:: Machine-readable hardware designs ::
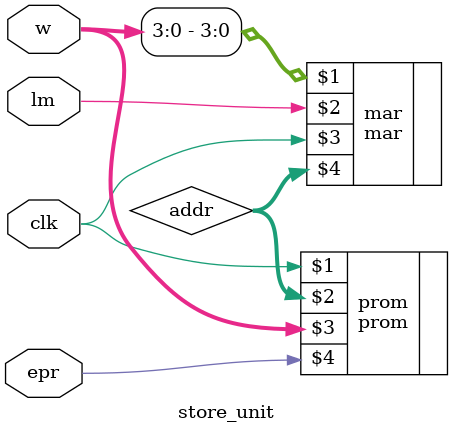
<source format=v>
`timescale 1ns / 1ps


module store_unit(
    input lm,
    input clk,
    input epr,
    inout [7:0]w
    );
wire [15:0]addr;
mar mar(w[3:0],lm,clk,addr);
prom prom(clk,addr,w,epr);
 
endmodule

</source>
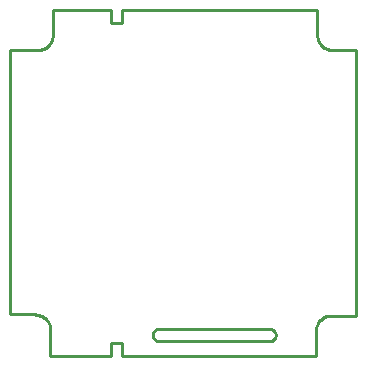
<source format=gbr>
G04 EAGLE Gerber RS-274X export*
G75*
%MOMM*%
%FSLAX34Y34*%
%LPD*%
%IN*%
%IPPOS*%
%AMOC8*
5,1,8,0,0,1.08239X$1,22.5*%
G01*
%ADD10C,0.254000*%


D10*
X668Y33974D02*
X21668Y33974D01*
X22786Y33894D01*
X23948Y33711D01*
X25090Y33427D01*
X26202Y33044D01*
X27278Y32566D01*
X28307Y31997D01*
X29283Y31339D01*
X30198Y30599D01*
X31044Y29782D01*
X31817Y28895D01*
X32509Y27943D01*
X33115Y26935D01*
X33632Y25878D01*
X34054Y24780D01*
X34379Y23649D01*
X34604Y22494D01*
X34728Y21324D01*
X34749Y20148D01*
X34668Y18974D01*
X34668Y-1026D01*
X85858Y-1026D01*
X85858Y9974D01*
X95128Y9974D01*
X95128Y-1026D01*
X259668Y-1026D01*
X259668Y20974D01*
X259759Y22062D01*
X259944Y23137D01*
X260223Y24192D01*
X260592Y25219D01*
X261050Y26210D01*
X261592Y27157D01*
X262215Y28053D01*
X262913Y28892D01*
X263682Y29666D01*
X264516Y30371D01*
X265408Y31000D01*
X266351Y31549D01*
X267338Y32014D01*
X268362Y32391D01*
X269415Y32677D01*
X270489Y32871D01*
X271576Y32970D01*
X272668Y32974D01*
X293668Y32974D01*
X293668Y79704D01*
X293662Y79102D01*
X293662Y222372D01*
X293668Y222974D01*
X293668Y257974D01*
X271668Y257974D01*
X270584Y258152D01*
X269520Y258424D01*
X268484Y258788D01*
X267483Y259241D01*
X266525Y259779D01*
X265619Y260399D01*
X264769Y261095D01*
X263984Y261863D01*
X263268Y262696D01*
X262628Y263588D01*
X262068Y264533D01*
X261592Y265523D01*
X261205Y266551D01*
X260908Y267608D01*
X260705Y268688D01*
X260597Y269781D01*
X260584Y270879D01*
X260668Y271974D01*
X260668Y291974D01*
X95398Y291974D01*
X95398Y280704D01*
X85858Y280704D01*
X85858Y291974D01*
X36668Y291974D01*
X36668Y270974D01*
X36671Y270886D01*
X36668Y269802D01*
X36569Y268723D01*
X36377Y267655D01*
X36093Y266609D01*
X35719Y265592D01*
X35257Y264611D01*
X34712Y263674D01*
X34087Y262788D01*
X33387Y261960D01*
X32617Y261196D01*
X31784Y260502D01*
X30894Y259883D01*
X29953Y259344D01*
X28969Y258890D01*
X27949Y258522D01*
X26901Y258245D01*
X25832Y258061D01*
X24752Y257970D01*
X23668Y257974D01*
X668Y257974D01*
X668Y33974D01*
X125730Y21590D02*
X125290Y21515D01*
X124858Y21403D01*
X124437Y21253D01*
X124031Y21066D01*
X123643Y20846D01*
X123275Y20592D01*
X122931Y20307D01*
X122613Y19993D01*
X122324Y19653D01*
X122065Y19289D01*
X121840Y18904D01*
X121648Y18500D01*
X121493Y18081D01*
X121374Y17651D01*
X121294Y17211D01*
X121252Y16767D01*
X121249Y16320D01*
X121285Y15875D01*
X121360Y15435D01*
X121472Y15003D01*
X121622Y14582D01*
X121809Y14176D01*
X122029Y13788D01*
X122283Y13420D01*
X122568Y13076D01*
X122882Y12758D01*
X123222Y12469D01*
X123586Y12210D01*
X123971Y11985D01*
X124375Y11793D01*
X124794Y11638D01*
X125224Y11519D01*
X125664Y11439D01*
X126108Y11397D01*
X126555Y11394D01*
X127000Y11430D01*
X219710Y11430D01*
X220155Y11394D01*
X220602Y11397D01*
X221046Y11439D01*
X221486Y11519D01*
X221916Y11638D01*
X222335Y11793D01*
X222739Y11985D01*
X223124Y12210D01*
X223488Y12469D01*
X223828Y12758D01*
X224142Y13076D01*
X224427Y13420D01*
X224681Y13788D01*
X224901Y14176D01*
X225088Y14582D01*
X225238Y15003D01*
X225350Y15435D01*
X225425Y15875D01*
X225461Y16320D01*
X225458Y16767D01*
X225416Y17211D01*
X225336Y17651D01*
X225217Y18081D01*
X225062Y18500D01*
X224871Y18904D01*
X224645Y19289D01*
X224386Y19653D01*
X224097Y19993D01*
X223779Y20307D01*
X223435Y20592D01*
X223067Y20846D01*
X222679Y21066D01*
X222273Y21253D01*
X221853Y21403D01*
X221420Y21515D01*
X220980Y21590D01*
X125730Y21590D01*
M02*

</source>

:: Description of the task ::
Copy exactly, and only, the lines from the first entry through the line holding "<source format=gbr>", both ends included, leaving out every picture.

:: Result of the task ::
<source format=v>
`timescale 1ns / 1ps


module store_unit(
    input lm,
    input clk,
    input epr,
    inout [7:0]w
    );
wire [15:0]addr;
mar mar(w[3:0],lm,clk,addr);
prom prom(clk,addr,w,epr);
 
endmodule

</source>
<source format=gbr>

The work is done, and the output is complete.